Lorsque les circonstances sont défavorables, on s'en remet à la patience et à la persévérance. Par exemple, si nous en sommes à la phase d'écoute ou de réflexion sur les enseignements et qu'un ennui de santé ou un autre obstacle se manifeste, évitons de parce voir ces difficultés comme une entrave à l'écoute et à la réflexion. Au contraire, nous pouvons prendre cela comme des enseignements auxquels on il nous faut réfléchir ; ainsi nous sommes plus à même d'intégrer les obstacles dans notre pratique. De la même manière, lorsqu'on s'engage dans la pratique du Dharma et qu'un inconvénient surgit - un problème d'argent, de relation familiale, etc. - ce devrait être l'occasion de s'entraîner à réfléchir sur le sens du Dharma, du karma, et sur les raisons de la souffrance qui s'élève.

De même, quand on est dans la phase d'expérience méditative, tout ce qui vient apparemment entraver la méditation est à considérer dans son essence, comme un objet de contemplation, et non comme quelque chose d'extérieur et de gênant.

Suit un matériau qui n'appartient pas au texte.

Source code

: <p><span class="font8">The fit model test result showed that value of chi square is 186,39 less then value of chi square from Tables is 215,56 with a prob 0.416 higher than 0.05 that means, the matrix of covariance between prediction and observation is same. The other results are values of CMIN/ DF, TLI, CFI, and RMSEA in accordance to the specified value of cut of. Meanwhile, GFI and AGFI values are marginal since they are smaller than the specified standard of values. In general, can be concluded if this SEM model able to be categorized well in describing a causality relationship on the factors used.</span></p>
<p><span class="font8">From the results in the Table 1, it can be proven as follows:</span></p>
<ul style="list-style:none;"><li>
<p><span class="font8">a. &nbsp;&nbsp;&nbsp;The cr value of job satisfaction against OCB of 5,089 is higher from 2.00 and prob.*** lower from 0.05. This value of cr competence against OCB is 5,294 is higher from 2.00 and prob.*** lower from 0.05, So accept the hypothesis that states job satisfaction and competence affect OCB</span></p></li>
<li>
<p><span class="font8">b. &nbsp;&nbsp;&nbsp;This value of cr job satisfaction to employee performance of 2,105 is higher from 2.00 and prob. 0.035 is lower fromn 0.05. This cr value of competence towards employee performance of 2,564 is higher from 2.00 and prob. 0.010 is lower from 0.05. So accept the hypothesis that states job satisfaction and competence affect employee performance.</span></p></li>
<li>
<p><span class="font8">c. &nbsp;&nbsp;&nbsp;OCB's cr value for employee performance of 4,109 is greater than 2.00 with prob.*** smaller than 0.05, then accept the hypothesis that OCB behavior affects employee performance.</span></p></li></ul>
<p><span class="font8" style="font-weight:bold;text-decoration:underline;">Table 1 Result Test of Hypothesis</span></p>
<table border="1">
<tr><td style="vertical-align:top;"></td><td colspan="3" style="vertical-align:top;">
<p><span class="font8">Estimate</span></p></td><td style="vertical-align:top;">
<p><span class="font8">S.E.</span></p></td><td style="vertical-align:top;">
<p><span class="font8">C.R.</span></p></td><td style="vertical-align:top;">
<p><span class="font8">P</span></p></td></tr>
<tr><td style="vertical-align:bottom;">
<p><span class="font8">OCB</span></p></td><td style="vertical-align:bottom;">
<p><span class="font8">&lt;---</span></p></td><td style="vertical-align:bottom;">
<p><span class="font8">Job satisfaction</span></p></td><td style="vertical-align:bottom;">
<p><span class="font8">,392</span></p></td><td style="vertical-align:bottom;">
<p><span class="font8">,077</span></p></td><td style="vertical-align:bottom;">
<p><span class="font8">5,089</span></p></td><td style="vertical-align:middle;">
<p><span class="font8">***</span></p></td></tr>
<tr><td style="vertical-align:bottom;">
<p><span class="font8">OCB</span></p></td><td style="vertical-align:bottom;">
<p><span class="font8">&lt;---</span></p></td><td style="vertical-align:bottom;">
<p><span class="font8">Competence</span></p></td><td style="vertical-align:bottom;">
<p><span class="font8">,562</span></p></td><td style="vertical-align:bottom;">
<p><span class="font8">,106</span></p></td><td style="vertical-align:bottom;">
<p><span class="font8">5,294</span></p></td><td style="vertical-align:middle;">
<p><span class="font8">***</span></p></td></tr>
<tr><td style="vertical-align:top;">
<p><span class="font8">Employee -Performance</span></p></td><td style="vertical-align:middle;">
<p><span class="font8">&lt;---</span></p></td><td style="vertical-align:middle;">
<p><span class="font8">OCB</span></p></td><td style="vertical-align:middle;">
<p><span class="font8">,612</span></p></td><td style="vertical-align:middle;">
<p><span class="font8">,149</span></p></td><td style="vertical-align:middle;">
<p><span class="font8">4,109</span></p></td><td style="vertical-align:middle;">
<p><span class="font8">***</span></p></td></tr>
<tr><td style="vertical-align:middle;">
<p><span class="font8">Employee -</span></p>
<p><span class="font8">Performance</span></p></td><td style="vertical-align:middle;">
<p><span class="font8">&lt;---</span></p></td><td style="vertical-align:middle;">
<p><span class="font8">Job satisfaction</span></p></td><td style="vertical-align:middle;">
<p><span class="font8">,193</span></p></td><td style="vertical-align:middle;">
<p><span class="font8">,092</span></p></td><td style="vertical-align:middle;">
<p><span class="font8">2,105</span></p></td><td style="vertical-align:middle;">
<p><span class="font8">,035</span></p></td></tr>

"Si les désirs et l'attachement aux choses matérielles croissent, il faut s'établir fermement dans le renoncement". Par renoncement, on n'entend pas le rejet de quelque chose, mais la prise de conscience de la saisie qu'opère notre esprit sur les phénomènes, et comment il développe de l'attachement envers ces phénomènes pourtant dépourvus d'essence propre. Ce n'est qu'à partir de là que la pratique du renoncement devient effective, car l'attachement est tranché à la racine. Ce détachement provient d'une compréhension non intellectuelle directement vécue au travers de la méditation, par la contemplation à la fois de l'objet d'attachement et de l'attachement en lui-même par rapport à l'esprit.

"Lorsque l'amour et la compassion diminuent, s'établir fermement dans la méditation de l'esprit de l'éveil". Toutes les pratiques et contemplations restent vaines tant qu'elles ne sont pas focalisées dans une direction précise : la motivation parfaitement pure, l'esprit d'éveil. Rien de profond et de durable dans l'ascension spirituelle ne sera accompli sans l'amour et la compassion. Sans eux, toutes les pratiques sont égocentrées, et le but recherché, manqué. Afin de développer l'amour et la compassion authentiques, spontanés et sincères, il convient, dès le départ, de méditer sur cet esprit de l'éveil.

Ces dix points en lesquels il convient de s'établir fermement sont à garder présents à l'esprit. C'est quelque chose qui doit s'intégrer totalement à notre pratique : il faut méditer sur eux plusieurs fois, jusqu'à ce qu'ils deviennent partie intégrante de notre pratique. Le processus de la méditation peut être considéré comme un processus organique semblable à la croissance d'un arbre. Ce n'est pas quelque chose qui se fait d'un seul coup, mais qui doit être entretenu et nourri. Notre élévation spirituelle dépend de ces dix points.